Its sales was mostly immune from any change in the exchange rate between US Dollar and Irish punt as in most of its sales the quotation was done in local currency at that day’s spot rate while keeping to provision to increase the final price based on the spot rate of the day of the shipment. But its production faced currency risk if the dollar weakened against the Irish Punt in that case they will have to pay more in terms of dollars for its Irish operations. The Irish division felt Universal Circuits would in that case shift its operations to  So they needed to take a decision whether to hedge based on trends in the market currency to reduce the risk.

PROBLEM STATEMENT

  1. Universal Circuit Inc.- Currency Exposure Risk
  • Although all the customers are billed in US Dollar, with a direct effect to limit translation, transaction and economic exposure, the Irish subsidiary still incurs many Irish punt costs.
  • Thus if the uprising trend of the US Dollar reverses, the effect will be that more US Dollars will have to be purchased on the foreign exchange market by the Irish subsidiary in order to service its punt costs. 
  • Hence the company is exposed to huge long term exposure to the Dollar which means change of Net Present Value as a result of unanticipated changes in the real exchange rate.
  • Every month, the subsidiary has to pay for wages, other general expenses and materials sourced from outside the US by buying punt
  • The danger here is that if between the time the company has incurred the costs and the time it has to pay for them, the US$ drops in value against any of these currencies then the bills will dramatically increase in US$ value
  • There are mainly three kinds of currency exchange exposure that Universal Circuits Inc. faces:
  • Translation or         Accounting exposure
  • Transaction Exposure
  • Economic Exposure

  1. US Dollar is greatly overvalued in 1984
  • US had 100 Billion US Dollar trade deficit in the past year.
  • It can be calculated from the given data from Exhibit 2 of the case that the US Dollar is greatly over valued by 36%
  • This signifies that the exchange rate differential is greater than the relative inflation between the USA and Ireland.
  • So it can be assumed that if the purchasing power parity comparison between USA and Ireland holds true then the Irish Plant are right to be concerned in regards to their fear of the US Dollar weakening against the Irish Punt.
  • On the other hand PPP generally does not hold for major currencies bought for investment purposes such as the US Dollar in the short run, it only holds in the long run.

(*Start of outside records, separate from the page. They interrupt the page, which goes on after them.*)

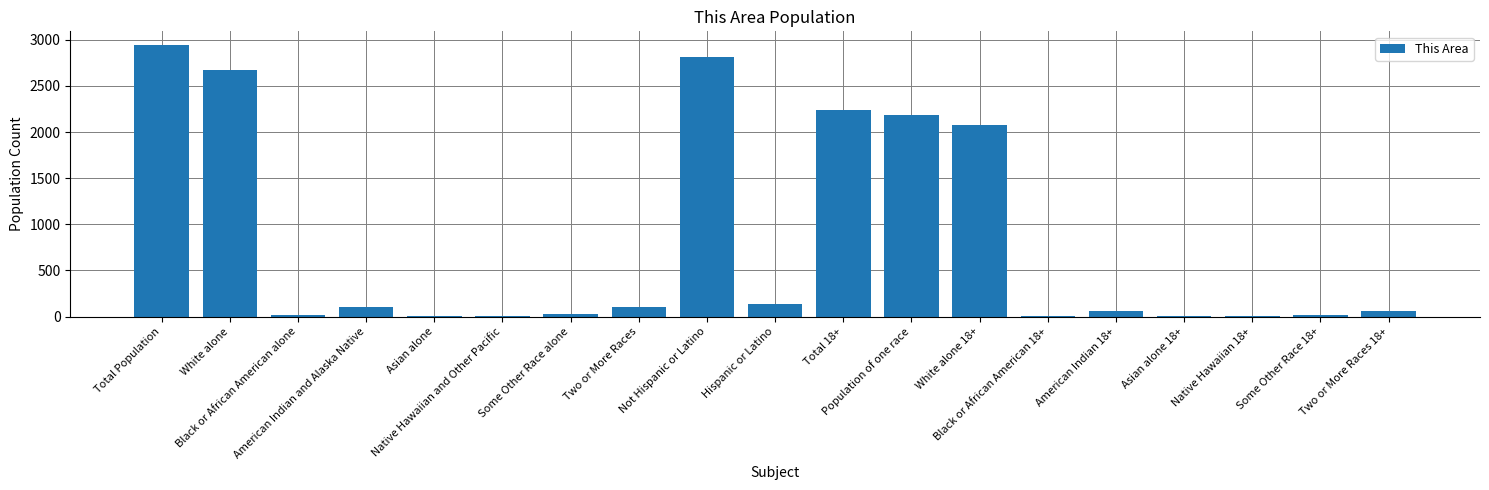

What is the maximum value shown in the chart?

2944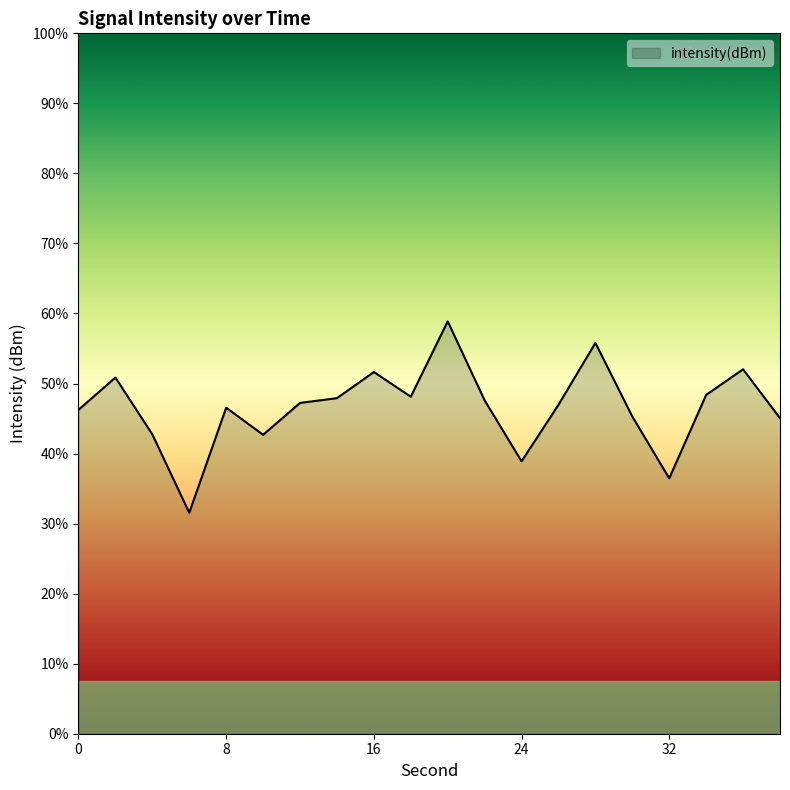

The value at 38 is -116.0. True or false?

True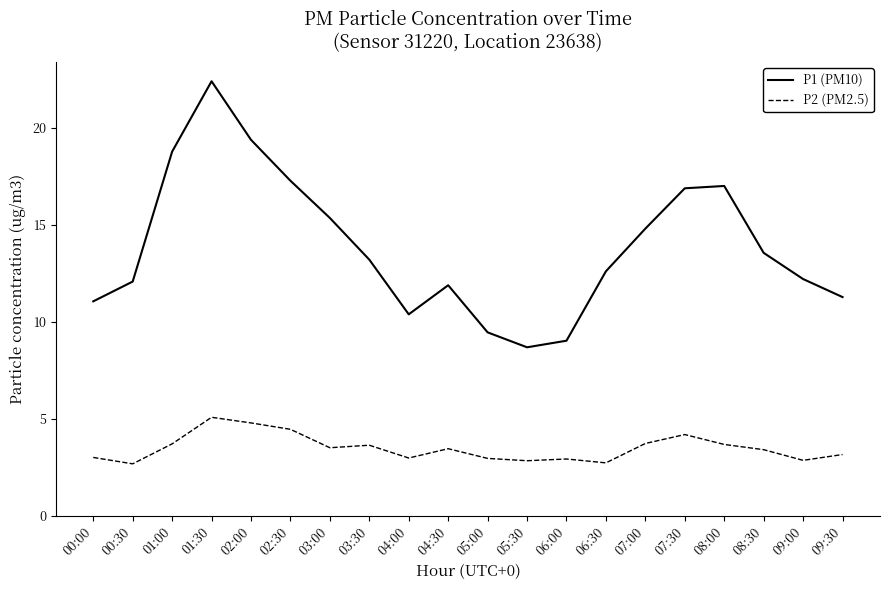

The P1 (PM10) series shows 40.0 at 01:30. True or false?

False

  1. It is difficult to Hedge
  • It is difficult to hedge companies with large economic exposures using currency features or Forward Agreements because these instruments are not long enough.
  • Dynamic hedging can be used to limit the adverse impacts of the economic exposures.
  • The best solution to this problem is usually to match the punt cost to the punt revenues to nullify exchange rate effects through retained earnings.
  1. Gap between Onsite plant and Senior Management
  • The company was pro decentralization and maintained a strong entrepreneurial mentality at the divisions by granting them full managerial responsibility.
  • But the CFO of the company on the other hand felt the plants needed to focus on operations and sales divisions to focus on pricing and sales margins rather than “mess around with currencies”.
  • On the other hand the Irish plant expressed concern with the added expenditure they would incur added cost of sales which would bring down their budget profit.
  • The point of the CFO of universal circuits is that no one really knows in which direction the dollar will go and therefore speculating on this issue was of no real interest to those in the manufacturing business.
  1. Choosing between Selective Hedging, Forwards and Options
  • The problem with this method is that one doesn’t know whether a forecast is going to be right or wrong. Success cannot be anticipated, leave alone guaranteed.
  • When the forecast is prepared by the company itself, there is an additional risk of the forecast turning out to be biased.